Data lines
______
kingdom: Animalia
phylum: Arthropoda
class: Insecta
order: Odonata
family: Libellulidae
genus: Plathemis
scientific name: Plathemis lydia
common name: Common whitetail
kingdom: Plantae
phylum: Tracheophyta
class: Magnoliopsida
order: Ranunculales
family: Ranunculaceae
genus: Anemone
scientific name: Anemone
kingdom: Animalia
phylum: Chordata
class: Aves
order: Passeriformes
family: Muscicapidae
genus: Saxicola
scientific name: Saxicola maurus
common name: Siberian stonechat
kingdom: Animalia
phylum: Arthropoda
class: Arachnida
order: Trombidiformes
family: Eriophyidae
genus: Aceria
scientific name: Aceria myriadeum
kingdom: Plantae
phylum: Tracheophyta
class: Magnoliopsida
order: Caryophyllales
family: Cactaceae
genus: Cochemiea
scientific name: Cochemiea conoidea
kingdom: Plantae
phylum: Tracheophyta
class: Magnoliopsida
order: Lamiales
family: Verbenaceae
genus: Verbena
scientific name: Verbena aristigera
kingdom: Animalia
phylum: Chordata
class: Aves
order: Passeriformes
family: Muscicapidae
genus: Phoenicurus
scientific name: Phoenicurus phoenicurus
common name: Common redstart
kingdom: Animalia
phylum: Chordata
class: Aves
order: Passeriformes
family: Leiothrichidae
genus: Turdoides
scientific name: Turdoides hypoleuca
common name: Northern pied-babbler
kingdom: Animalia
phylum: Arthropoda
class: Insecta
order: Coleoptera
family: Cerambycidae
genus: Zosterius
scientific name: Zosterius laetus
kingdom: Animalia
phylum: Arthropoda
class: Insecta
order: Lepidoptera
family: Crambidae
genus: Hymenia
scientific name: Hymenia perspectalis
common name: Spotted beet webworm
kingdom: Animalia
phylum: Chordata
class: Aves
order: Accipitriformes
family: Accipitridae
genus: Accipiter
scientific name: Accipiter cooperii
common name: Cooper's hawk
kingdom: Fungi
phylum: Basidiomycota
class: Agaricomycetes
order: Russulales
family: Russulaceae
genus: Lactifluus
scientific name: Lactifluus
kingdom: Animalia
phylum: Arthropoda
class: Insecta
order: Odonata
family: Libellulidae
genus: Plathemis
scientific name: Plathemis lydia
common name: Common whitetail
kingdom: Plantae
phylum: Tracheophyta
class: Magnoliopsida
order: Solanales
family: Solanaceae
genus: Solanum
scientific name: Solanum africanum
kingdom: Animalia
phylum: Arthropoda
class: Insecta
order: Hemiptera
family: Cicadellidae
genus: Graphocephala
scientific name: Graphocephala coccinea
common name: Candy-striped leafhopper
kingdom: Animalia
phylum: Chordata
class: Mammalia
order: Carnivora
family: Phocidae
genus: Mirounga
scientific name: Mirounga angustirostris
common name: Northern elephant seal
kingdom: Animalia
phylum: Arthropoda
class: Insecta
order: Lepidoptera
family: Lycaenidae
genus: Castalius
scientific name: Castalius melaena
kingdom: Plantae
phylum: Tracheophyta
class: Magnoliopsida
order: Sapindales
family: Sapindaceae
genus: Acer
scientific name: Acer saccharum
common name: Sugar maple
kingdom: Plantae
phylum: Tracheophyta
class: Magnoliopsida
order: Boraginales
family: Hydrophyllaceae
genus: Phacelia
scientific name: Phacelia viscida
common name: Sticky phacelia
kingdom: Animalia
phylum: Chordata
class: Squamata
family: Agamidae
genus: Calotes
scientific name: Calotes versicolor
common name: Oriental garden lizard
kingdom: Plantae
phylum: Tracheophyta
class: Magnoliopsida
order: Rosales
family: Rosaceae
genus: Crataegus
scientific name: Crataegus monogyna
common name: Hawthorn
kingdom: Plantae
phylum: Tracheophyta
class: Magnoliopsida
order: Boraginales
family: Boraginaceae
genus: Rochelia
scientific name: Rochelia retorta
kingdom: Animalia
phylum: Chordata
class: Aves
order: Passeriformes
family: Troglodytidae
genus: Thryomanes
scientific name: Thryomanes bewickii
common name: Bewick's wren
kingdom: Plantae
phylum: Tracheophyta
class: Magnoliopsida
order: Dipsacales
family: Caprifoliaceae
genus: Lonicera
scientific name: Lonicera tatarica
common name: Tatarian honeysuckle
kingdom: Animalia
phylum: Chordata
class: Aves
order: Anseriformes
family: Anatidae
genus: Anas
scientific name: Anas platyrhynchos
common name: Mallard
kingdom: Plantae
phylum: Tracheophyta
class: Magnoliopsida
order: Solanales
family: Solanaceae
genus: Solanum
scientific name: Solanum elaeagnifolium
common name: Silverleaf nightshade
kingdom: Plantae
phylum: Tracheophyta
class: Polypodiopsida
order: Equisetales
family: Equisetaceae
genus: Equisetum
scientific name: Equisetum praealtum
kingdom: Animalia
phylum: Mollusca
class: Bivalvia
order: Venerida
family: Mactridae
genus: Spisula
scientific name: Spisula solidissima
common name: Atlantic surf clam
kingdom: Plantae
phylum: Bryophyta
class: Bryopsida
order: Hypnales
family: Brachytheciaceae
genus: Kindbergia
______
Return every line of the listing above, word for word and in the same order.

kingdom: Animalia
phylum: Arthropoda
class: Insecta
order: Odonata
family: Libellulidae
genus: Plathemis
scientific name: Plathemis lydia
common name: Common whitetail
kingdom: Plantae
phylum: Tracheophyta
class: Magnoliopsida
order: Ranunculales
family: Ranunculaceae
genus: Anemone
scientific name: Anemone
kingdom: Animalia
phylum: Chordata
class: Aves
order: Passeriformes
family: Muscicapidae
genus: Saxicola
scientific name: Saxicola maurus
common name: Siberian stonechat
kingdom: Animalia
phylum: Arthropoda
class: Arachnida
order: Trombidiformes
family: Eriophyidae
genus: Aceria
scientific name: Aceria myriadeum
kingdom: Plantae
phylum: Tracheophyta
class: Magnoliopsida
order: Caryophyllales
family: Cactaceae
genus: Cochemiea
scientific name: Cochemiea conoidea
kingdom: Plantae
phylum: Tracheophyta
class: Magnoliopsida
order: Lamiales
family: Verbenaceae
genus: Verbena
scientific name: Verbena aristigera
kingdom: Animalia
phylum: Chordata
class: Aves
order: Passeriformes
family: Muscicapidae
genus: Phoenicurus
scientific name: Phoenicurus phoenicurus
common name: Common redstart
kingdom: Animalia
phylum: Chordata
class: Aves
order: Passeriformes
family: Leiothrichidae
genus: Turdoides
scientific name: Turdoides hypoleuca
common name: Northern pied-babbler
kingdom: Animalia
phylum: Arthropoda
class: Insecta
order: Coleoptera
family: Cerambycidae
genus: Zosterius
scientific name: Zosterius laetus
kingdom: Animalia
phylum: Arthropoda
class: Insecta
order: Lepidoptera
family: Crambidae
genus: Hymenia
scientific name: Hymenia perspectalis
common name: Spotted beet webworm
kingdom: Animalia
phylum: Chordata
class: Aves
order: Accipitriformes
family: Accipitridae
genus: Accipiter
scientific name: Accipiter cooperii
common name: Cooper's hawk
kingdom: Fungi
phylum: Basidiomycota
class: Agaricomycetes
order: Russulales
family: Russulaceae
genus: Lactifluus
scientific name: Lactifluus
kingdom: Animalia
phylum: Arthropoda
class: Insecta
order: Odonata
family: Libellulidae
genus: Plathemis
scientific name: Plathemis lydia
common name: Common whitetail
kingdom: Plantae
phylum: Tracheophyta
class: Magnoliopsida
order: Solanales
family: Solanaceae
genus: Solanum
scientific name: Solanum africanum
kingdom: Animalia
phylum: Arthropoda
class: Insecta
order: Hemiptera
family: Cicadellidae
genus: Graphocephala
scientific name: Graphocephala coccinea
common name: Candy-striped leafhopper
kingdom: Animalia
phylum: Chordata
class: Mammalia
order: Carnivora
family: Phocidae
genus: Mirounga
scientific name: Mirounga angustirostris
common name: Northern elephant seal
kingdom: Animalia
phylum: Arthropoda
class: Insecta
order: Lepidoptera
family: Lycaenidae
genus: Castalius
scientific name: Castalius melaena
kingdom: Plantae
phylum: Tracheophyta
class: Magnoliopsida
order: Sapindales
family: Sapindaceae
genus: Acer
scientific name: Acer saccharum
common name: Sugar maple
kingdom: Plantae
phylum: Tracheophyta
class: Magnoliopsida
order: Boraginales
family: Hydrophyllaceae
genus: Phacelia
scientific name: Phacelia viscida
common name: Sticky phacelia
kingdom: Animalia
phylum: Chordata
class: Squamata
family: Agamidae
genus: Calotes
scientific name: Calotes versicolor
common name: Oriental garden lizard
kingdom: Plantae
phylum: Tracheophyta
class: Magnoliopsida
order: Rosales
family: Rosaceae
genus: Crataegus
scientific name: Crataegus monogyna
common name: Hawthorn
kingdom: Plantae
phylum: Tracheophyta
class: Magnoliopsida
order: Boraginales
family: Boraginaceae
genus: Rochelia
scientific name: Rochelia retorta
kingdom: Animalia
phylum: Chordata
class: Aves
order: Passeriformes
family: Troglodytidae
genus: Thryomanes
scientific name: Thryomanes bewickii
common name: Bewick's wren
kingdom: Plantae
phylum: Tracheophyta
class: Magnoliopsida
order: Dipsacales
family: Caprifoliaceae
genus: Lonicera
scientific name: Lonicera tatarica
common name: Tatarian honeysuckle
kingdom: Animalia
phylum: Chordata
class: Aves
order: Anseriformes
family: Anatidae
genus: Anas
scientific name: Anas platyrhynchos
common name: Mallard
kingdom: Plantae
phylum: Tracheophyta
class: Magnoliopsida
order: Solanales
family: Solanaceae
genus: Solanum
scientific name: Solanum elaeagnifolium
common name: Silverleaf nightshade
kingdom: Plantae
phylum: Tracheophyta
class: Polypodiopsida
order: Equisetales
family: Equisetaceae
genus: Equisetum
scientific name: Equisetum praealtum
kingdom: Animalia
phylum: Mollusca
class: Bivalvia
order: Venerida
family: Mactridae
genus: Spisula
scientific name: Spisula solidissima
common name: Atlantic surf clam
kingdom: Plantae
phylum: Bryophyta
class: Bryopsida
order: Hypnales
family: Brachytheciaceae
genus: Kindbergia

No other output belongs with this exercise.